Derek J. Cole, (M.A. ) LL.B. (Cantab). 9 Anglesea Terrace, St Leonards on SeaTN39 0QS
I hope the briefing below about the authorities will help your M.P. or anybody who may advise you.
If the patient is not yet in a Nursing home, the ministry circular of 11th Aug, 1999 requires the Health trust to pay until the legal point is settled. Say the Court of Appeal has ruled you don't have to pay.
Who has power of attorney/? They must release medical documents to the Patient or the PoA. If they have obtained a signature from an elderly ill or infirm patient, that is void and highly unlawful. Repudiate it. Check the Hospital Trust and local Primary Care Trust on the web and write to the Chief Executive demanding the medical records, copy to your M.P. (Enclose this document as well if you like)
R (Coughlan)- v - N & E DEVON HA July, 1999 ruled that, under the Health Acts, the N.H.S. must pay 100% for those who have 'health needs' or 'disabilities'. The Ministry confirmed this with their new circular of 25th Sept. HSC 2001/17 : LAC (2001)26, (page 31 under 'Relationship with Continuing Care')., which says "Nothing in this guidance changes the duties of HA's to arrange and fully fund services for people whose primary needs are for healthcare rather than for accommodation and personal care" the circular continues "Where an individual's primary need is health care then the whole package of care must be paid for by the NHS" .
New case. In E.308/99-00 4th Nov, 2002 the ombudsman found that a patient in the early stages of alzheimers with no specific nursing needs was covered and the Somerset & Dorset H.A. has agreed to a refund from early 1998 to March 2000, when the patient moved to Devon,where a decision is due shortly. The Consultant's report of 12th February 1998 stated 'He appeared to be more confused and disorientated but there was an improvement in his behaviour. He is now much more tolerant of other people, more accepting of personal care so much that the female staff can manage him'. That is to say, he was a typical early stage Alzheimer patient needing personal care from female staff, not nurses. None the less, he was in a Nursing Home because of his Health needs and under the Court of Appeal ruling the N.H.S. was legally obliged to pay all his Nursing Home fees.
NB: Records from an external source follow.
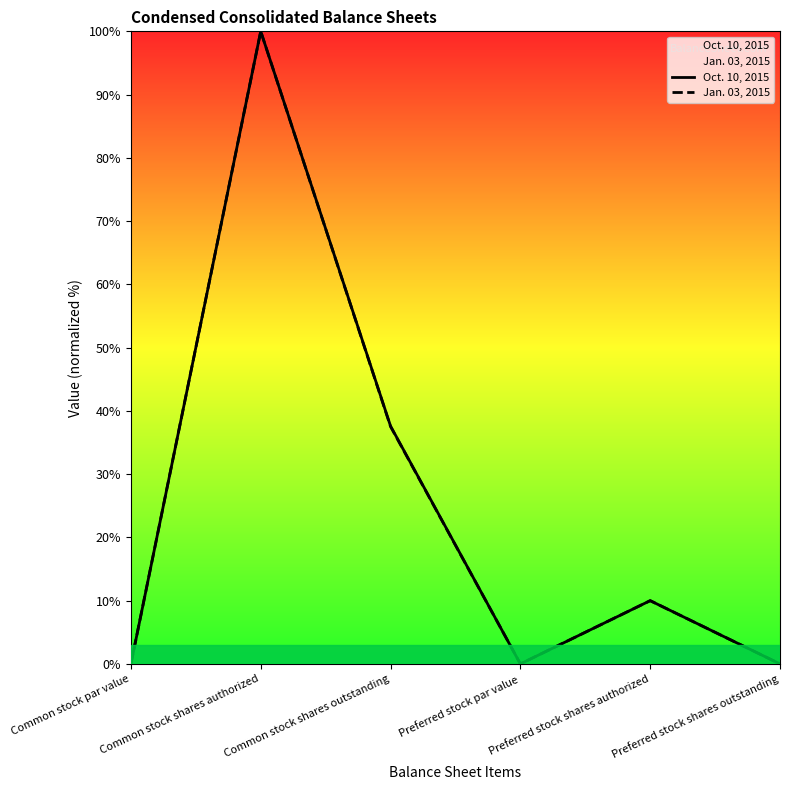

How many series are shown in this chart?

2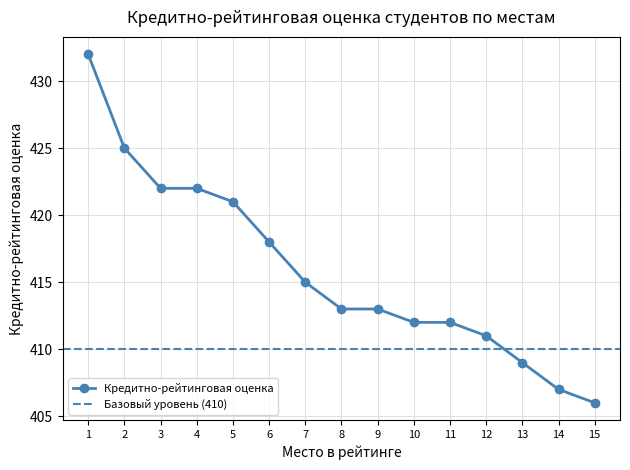

At which label is the value closest to 419?

6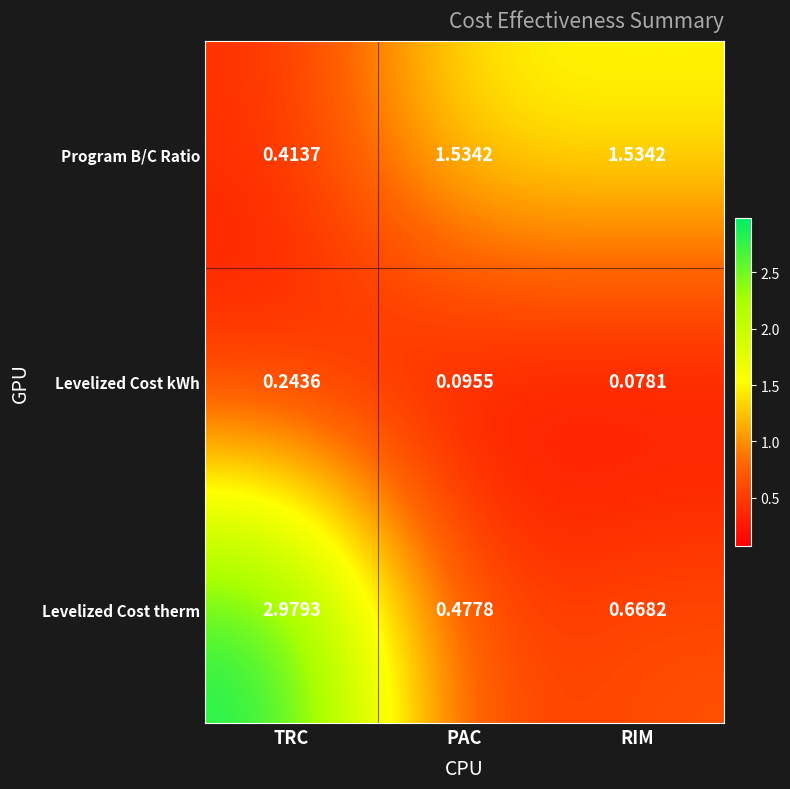

At which category does the chart reach its peak across all series?

TRC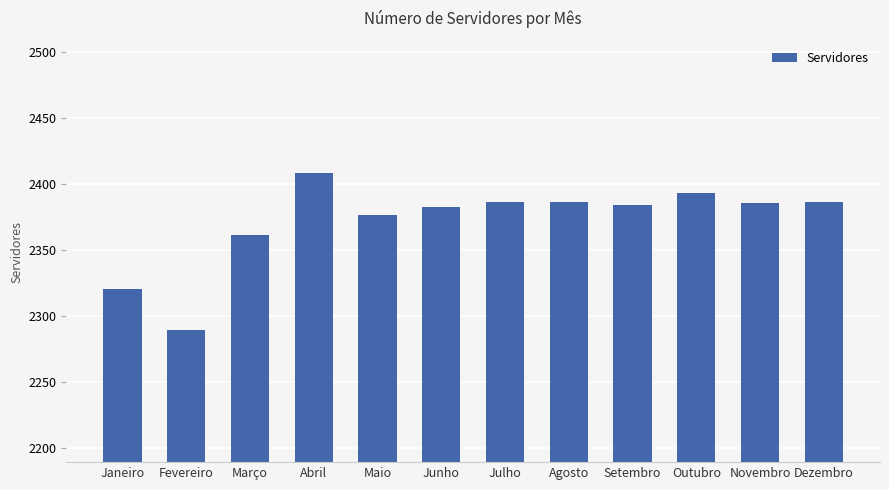

What is the ratio of the value at Abril to the value at Setembro?

1.0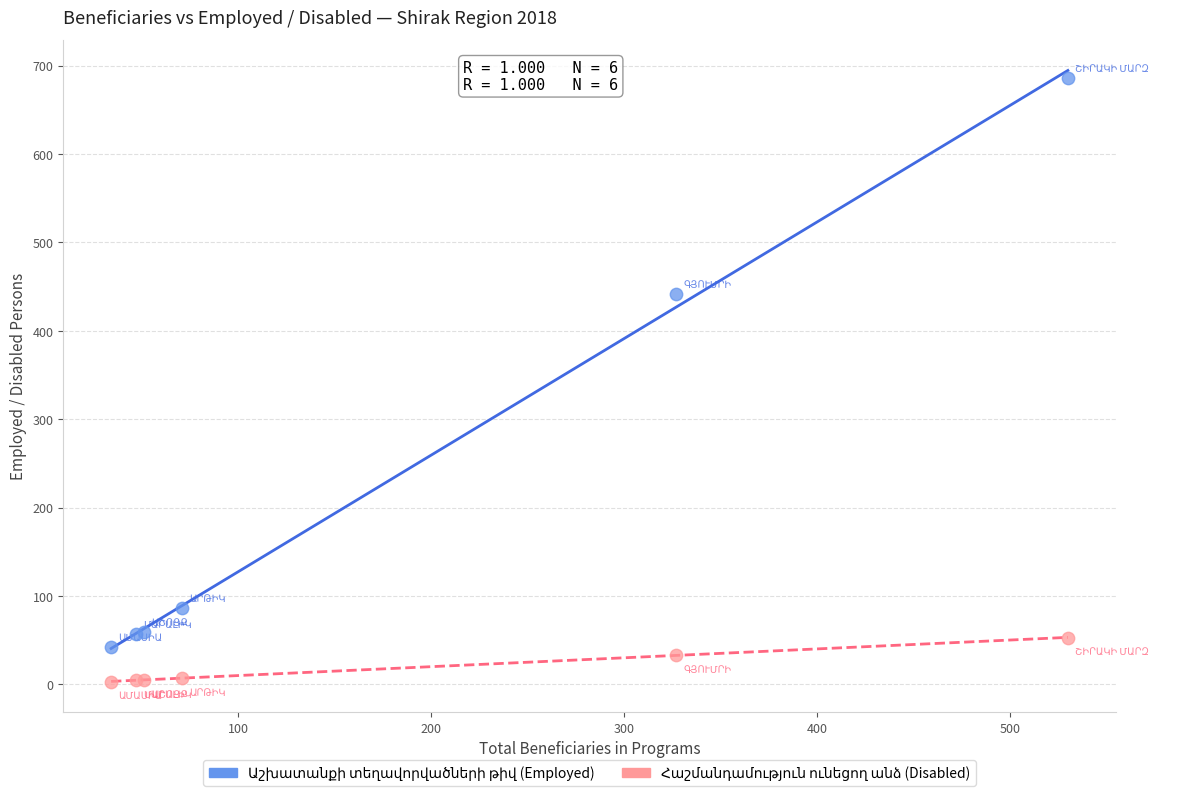

Across all series, what Y value is closest to 344?

442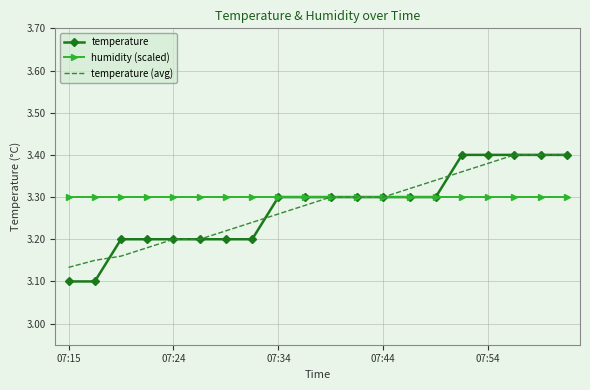

Which series has the largest range (max minus min)?

temperature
If you have 'Health Needs' or 'Disabilities' you are 100% the financial responsibility of the Health Service even if no treatment at all is possible (see above). However, Nursing at law is the dictionary definition, 'treating the sick'. Only help with housework, shopping, cooking and similar tasks can lawfully be described as 'social care', as admitted by the H.A. in court in 'Coughlan'.
The Ombudsman (see above) has ordered refunds.- '..... the new Authority should ....... review the eligibility criteria for funding continuing care that have been in operation since April, 1996 to ensure that they were (and are) in line with the Coughlan judgment and other relevant guidance............the new Authority should then determine whether there were any patients ..... who were wrongly refused funding for continuing care and make the necessary arrangements for reimbursing the costs they incurred unnecessarily.'
There are strict rules over what happens before a patient is asked to become a 'self-funder'. The Ombudsman says I would really have expected to see a record of a more detailed assessment ..... I recommend that in future assessments of eligibility should including why the patient is considered to meet, or not to meet, all the criteria'. . This supplements and is extra to the requirement for a 'written care plan' laid down by DoH booklet 25253. The criteria in 'Coughlan' are, of course, 'Health Needs' and 'Disabilties'.
The Court of Appeal has said, and the protocol of the Administrative Court confirms, that all disputes must be settled if at all possible by a local tribunal to avoid coming to Court except as a very last resort. R(Cowl) v Plymouth City, 14/12/2001  EWCA Civ 1935 As most cases involve sums in excess of £100000 and could exceed £250000. every finding that a patient should become a self-funder is a major quasi-judicial decision under Article 6 of the Human Rights Act as defined in Salesi v. Italy (1993) 26 EHRR 187. Every decision requires due process of law with a genuinely independent Tribunal if required. Derek J. Cole.